Quel avenir pour la Convention de la Haye du 2 juillet 2019 ?

Si cette Convention est donc classique dans son contenu et son esprit, son intérêt réside principalement dans le contexte ayant présidé à son adoption.

En effet, à l’heure où les différents accords multilatéraux sont considérés avec méfiance et alors que le Royaume-Uni se prépare au Brexit, cette nouvelle Convention pourrait présenter un intérêt particulier dans la circulation des jugements entre le Royaume-Uni et l’Union Européenne.

Ainsi, il est à espérer que cette Convention fournira une alternative à la reconnaissance et l’exécution dans l’ère post-Brexit dans laquelle la circulation des jugements entre le Royaume-Uni et l’Union européenne deviendra plus complexe, les Règlements Bruxelles I et I Bis et la Convention de Lugano ne trouvant plus à s’appliquer.

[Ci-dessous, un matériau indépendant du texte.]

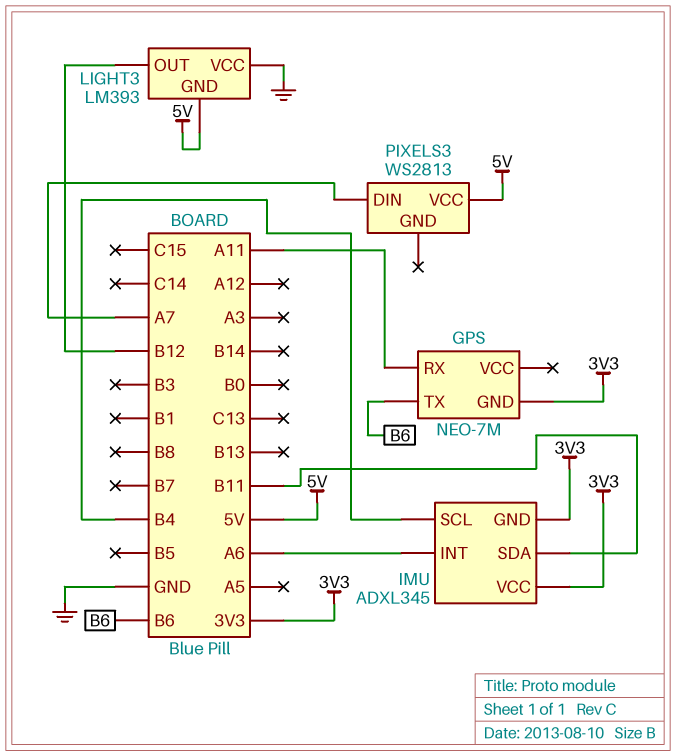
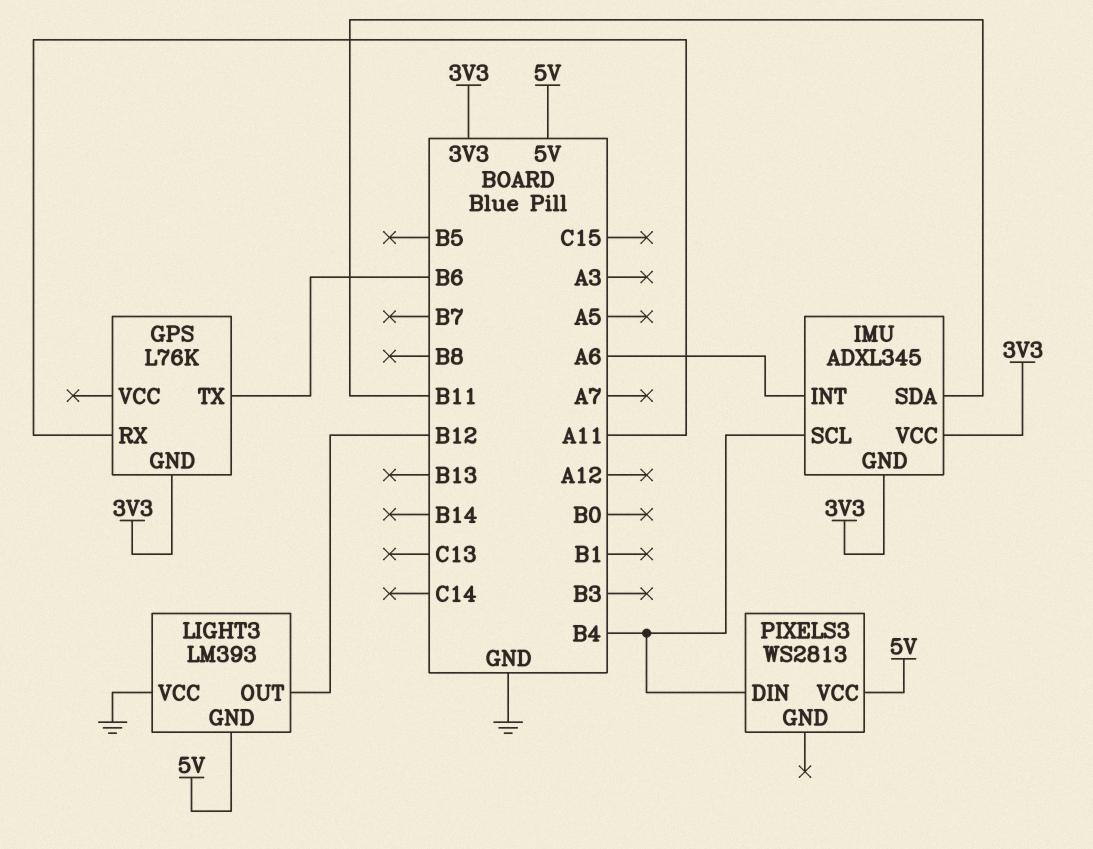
GPS: NEO-7M -> L76K
PIXELS3 pin DIN: A7 -> B4

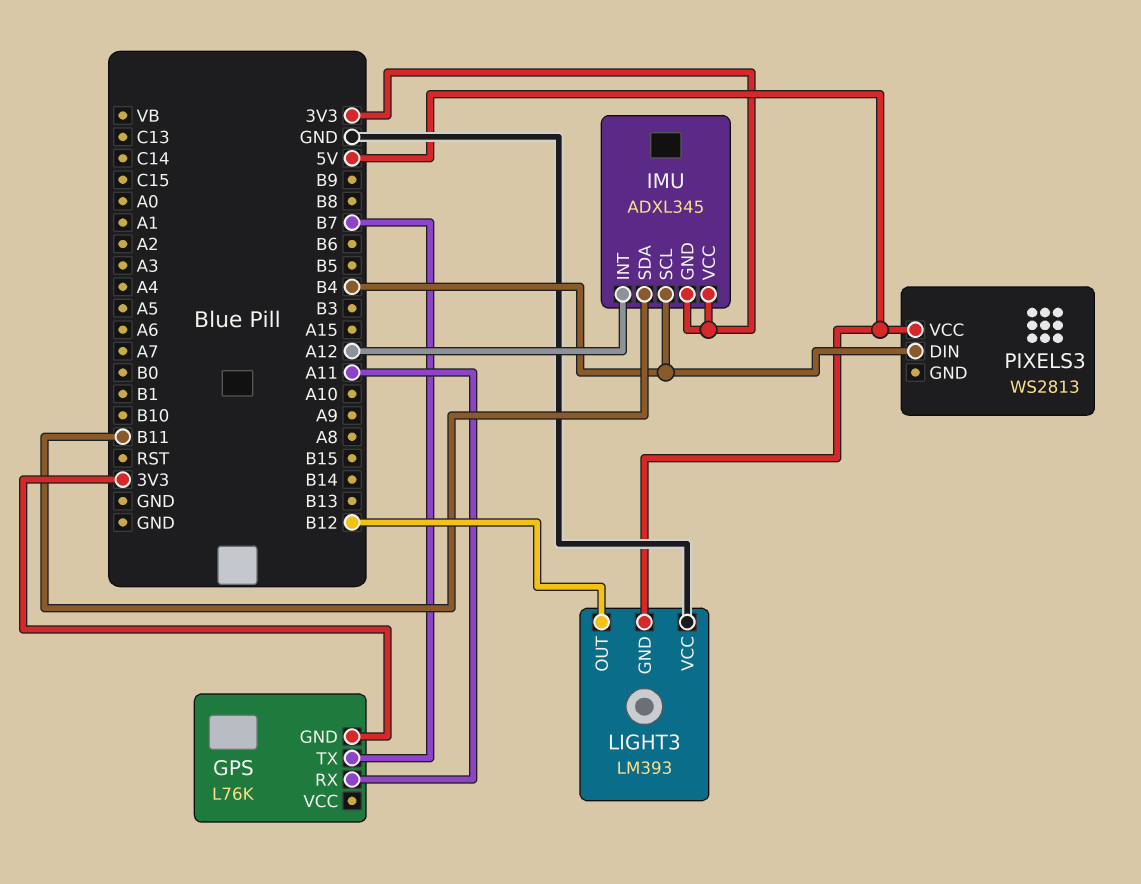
GPS pin TX: B6 -> B7
IMU pin INT: A6 -> A12

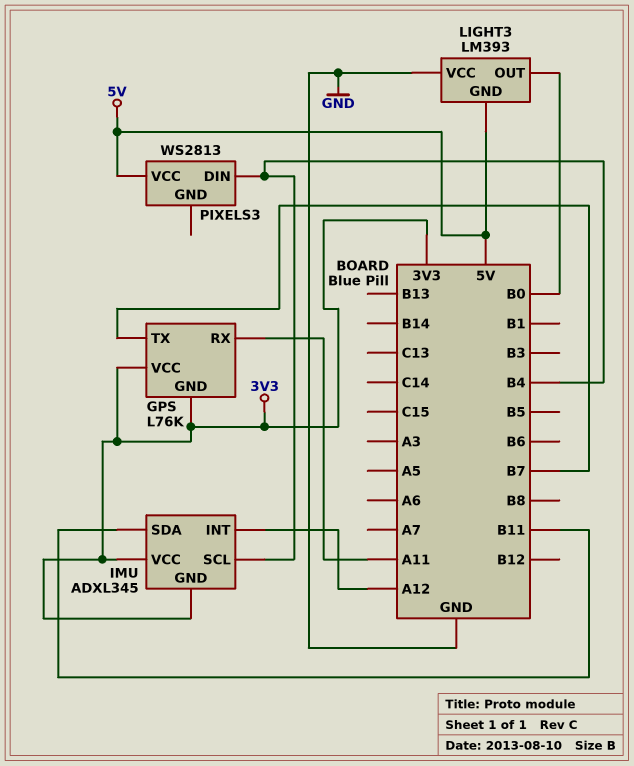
GPS pin VCC: none -> 3V3
LIGHT3 pin OUT: B12 -> B0

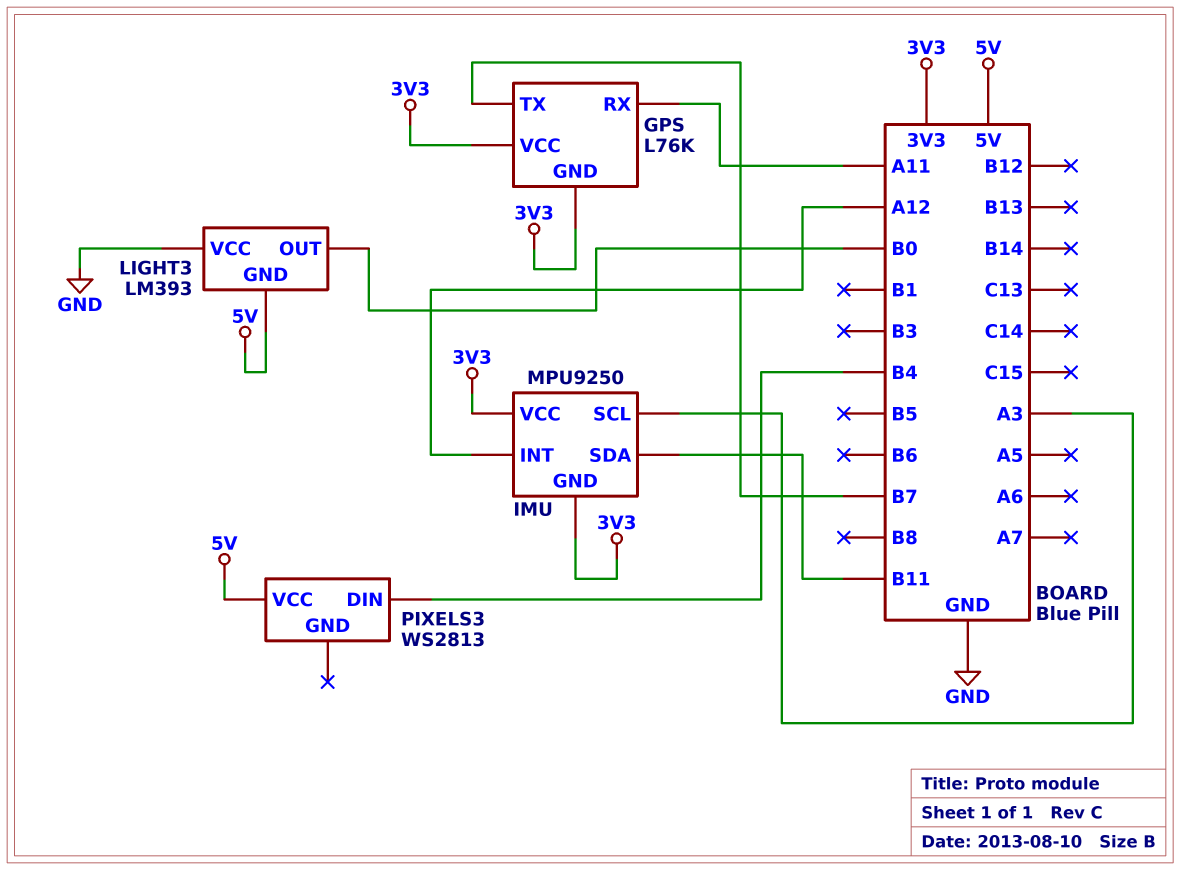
IMU: ADXL345 -> MPU9250
IMU pin SCL: B4 -> A3

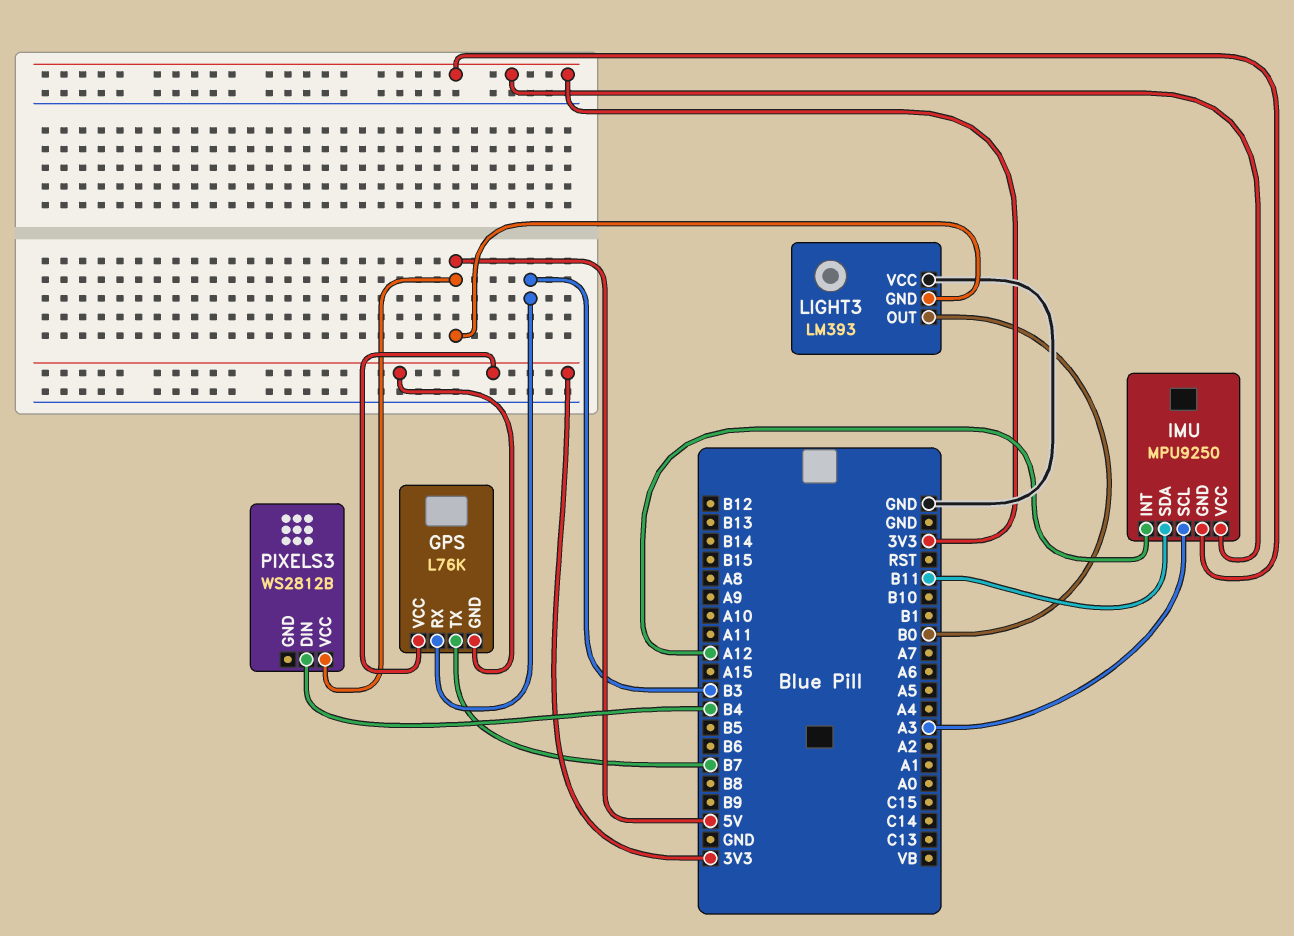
GPS pin RX: A11 -> B3
PIXELS3: WS2813 -> WS2812B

Ceci étant, l’on peut imaginer qu’une telle Convention ne saura vraisemblablement se substituer parfaitement aux Règlements Bruxelles I et I Bis puisque :

  • La Convention ne s’appliquera que si elle est déjà en vigueur au moment où les procédures auront été initiées ;
  • À ce jour seul l’Uruguay a ratifié la Convention, et si l’Union Européenne et le Royaume-Uni ont tous deux fait part de leur intention de devenir partie à la convention rapidement, le processus de ratification prendra nécessairement plusieurs mois encore. Une fois la ratification réalisée, il faudra encore attendre 12 mois supplémentaires avant qu’elle ne produise ses effets ;
  • La Convention ne traite que de la reconnaissance et de l’exécution ;
  • Une procédure d’exéquatur est prévue.

D’autre part, des risques d’entrée en concurrence entre cette Convention et la Convention de la Haye sur les accords d’élection de for du 30 juin 2005 sont à craindre. En effet, chacune de ces deux Conventions prévoit un mécanisme de reconnaissance et d’exécution, avec cependant des critères quelque peu différents.

Ceci étant, le Rapport explicatif de la Convention précise que « la procédure pourrait être plus favorable en vertu d’un instrument que de l’autre. Le demandeur qui sollicite la reconnaissance et l’exécution serait alors en droit d’utiliser la procédure la plus favorable pour la reconnaissance et l’exécution ».

Pour le moment, la question essentielle reste donc de savoir quel autre État la ratifiera afin de déclencher son entrée en vigueur, étant rappelé que tout État peut notifier à un autre État son refus de voir la Convention produire des effets dans leurs relations.